Keeping track of your heart rate is probably a good thing. Obsessing about it probably isn’t.
That’s one drawback of the increasing popularity of wearable devices that constantly monitor heart rates, said Dr. Tracy Stevens, a cardiologist at Saint Luke’s Mid America Heart Institute in Kansas City, Missouri.
“I’ve had people suffer significant injuries when they’re trying to check their heart rate while exercising,” she said. “They take a hand off their treadmill and shoot right off the back and fall off.”
Even without a monitor, the preoccupation can have consequences.

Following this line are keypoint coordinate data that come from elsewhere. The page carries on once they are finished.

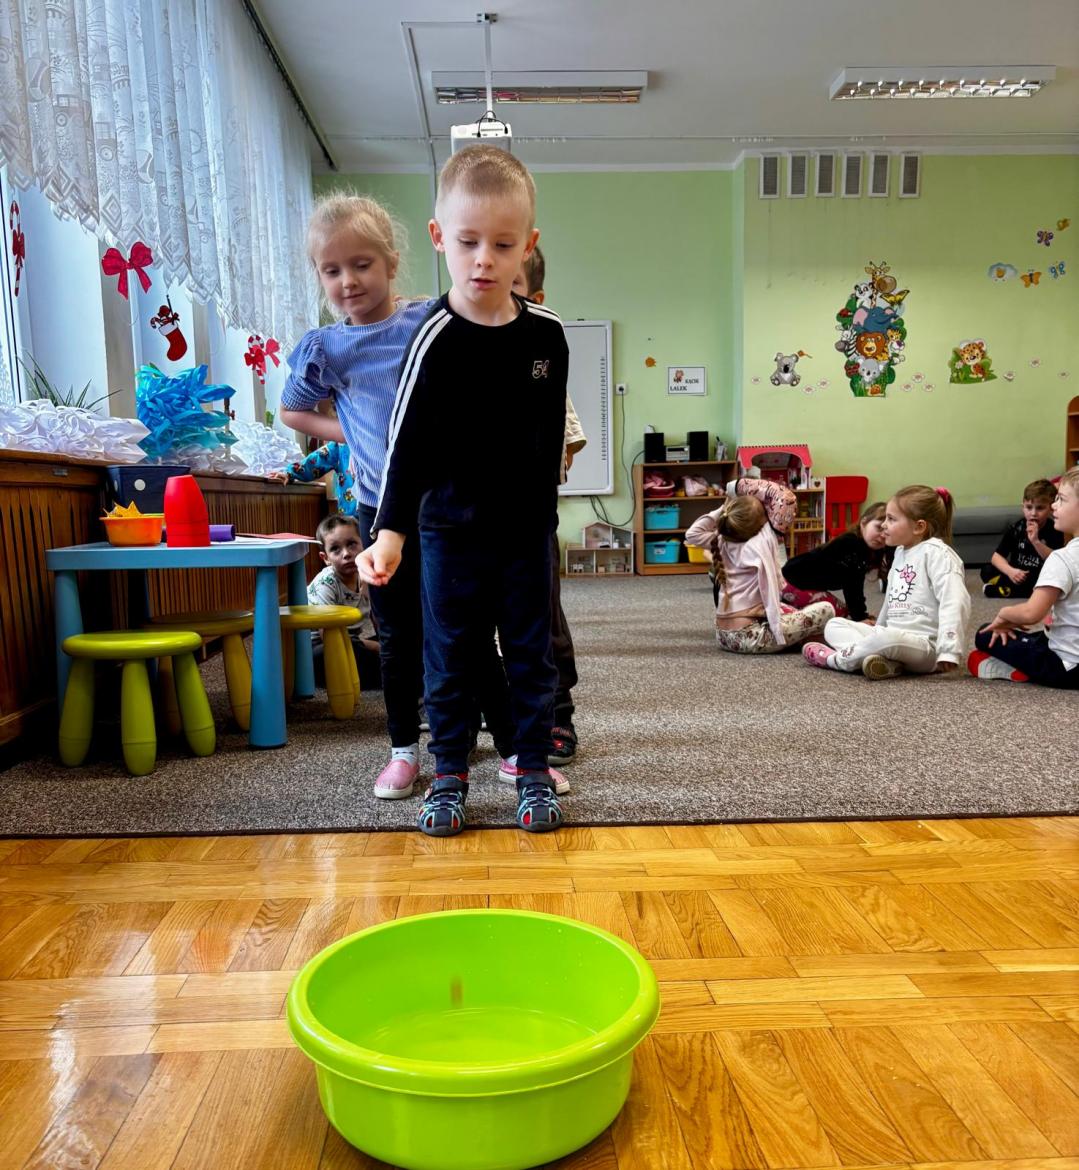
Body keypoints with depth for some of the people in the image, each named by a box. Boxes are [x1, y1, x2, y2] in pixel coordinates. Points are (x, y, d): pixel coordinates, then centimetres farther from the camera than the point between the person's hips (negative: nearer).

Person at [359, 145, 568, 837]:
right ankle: (450, 775, 25)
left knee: (532, 654, 11)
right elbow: (408, 439, -15)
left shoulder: (546, 334, 0)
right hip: (452, 528, -2)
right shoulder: (437, 338, -10)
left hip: (530, 525, 3)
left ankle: (535, 772, 26)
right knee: (451, 657, 9)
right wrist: (391, 531, -22)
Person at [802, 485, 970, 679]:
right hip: (893, 636, 9)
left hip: (926, 646, -9)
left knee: (889, 638, -39)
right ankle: (882, 659, -24)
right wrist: (877, 632, 28)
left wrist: (948, 651, -29)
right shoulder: (901, 551, 15)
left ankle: (837, 658, -13)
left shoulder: (936, 553, -12)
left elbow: (953, 602, -22)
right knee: (833, 625, 1)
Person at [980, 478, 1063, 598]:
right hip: (1017, 574, 1)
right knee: (987, 571, -19)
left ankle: (1001, 591, -25)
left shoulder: (1054, 532, -11)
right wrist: (1010, 571, -28)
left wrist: (1036, 541, -33)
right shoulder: (1015, 529, -5)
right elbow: (996, 556, -8)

“They’ll push too hard on their carotid arteries to check their pulse, which instigates a reflex that drops their blood pressure, and they pass out,” Stevens said. People shouldn’t put “too much emphasis on a number.”
A 2013 study published in the journal Heart of nearly 3,000 men in Denmark showed the risk of death increased by 16% for every 10 beats per minute increase in resting heart rate. But Stevens said she is far more focused on high blood pressure, obesity, smoking and other risk factors for heart disease.
“Heart rate is just a piece of the whole picture,” she said.
Dr. Patrick Ellinor, director of the Cardiac Arrhythmia Service at Massachusetts General Hospital in Boston, called heart rates a measurement “that can be checked occasionally but should not be obsessed over. It’s important to know there is a wide range of normal.”
For most adults, a normal heart at rest generally beats between 60 and 100 times per minute, Stevens said, with many factors affecting individual numbers. Figure in exertion, stress, work, even watching the news, she said, and nobody’s number always stays the same.
“With our normal day in America, we’re not going to have a steady 70 beats a minute,” she said. “It’s going to be variable. Don’t be worried if it’s 60 and then it’s 80. That’s your body responding to what’s going on around you.”
Generally, athletes and people in good shape tend to have lower resting heart rates.
“Our heart gives us what we need by beating stronger or faster,” Stevens said. “An athlete may need just 40 beats per minute, and that’s fine because it’s so efficient. On the other hand, I’ve got a young patient whose heart muscle is so weak, their heart rate is 130. It can’t beat stronger, so it compensates by beating faster.”
Still, a number outside the norm can be a warning sign.
“Too fast or too slow can be a sign of abnormality or disease,” said Ellinor, who likened it to the story of “Goldilocks and the Three Bears.”
“You want to be just right. If someone is at either extreme, it’s worth getting checked out.”
He said a low heart rate can result in fatigue or lack of stamina, and might even require a pacemaker. Too fast could indicate an overactive thyroid or atrial fibrillation, an irregular heart rhythm that can lead to stroke, heart failure and other complications.
Stevens recommends checking heart rate and blood pressure every month “so you know what’s normal for you. Then if you find something out of range, that’s a red flag.”
Many people focus on their heart rate as an indication of how effectively they’re exercising. The general formula for calculating a maximum heart rate is 220 minus one’s age, and many people measure their workout intensity by how close they come to the maximum.
During moderate-intensity exercise, a person’s target heart rate is about 50% to 70% of their maximum heart rate. For a 40-year-old, that’s 90 to 126 beats per minute. During vigorous activity, target heart rate is about 70% to 85% of the maximum, or 126 to 153 bpm at age 40.
“To get to peak fitness, you do need to increase your heart rate—but not to the maximum,” Ellinor said.
Stevens agreed, which is why she’s not a fan of exercisers fixating on their heart rates and gyms that display everyone’s number on a big screen as an incentive to push harder.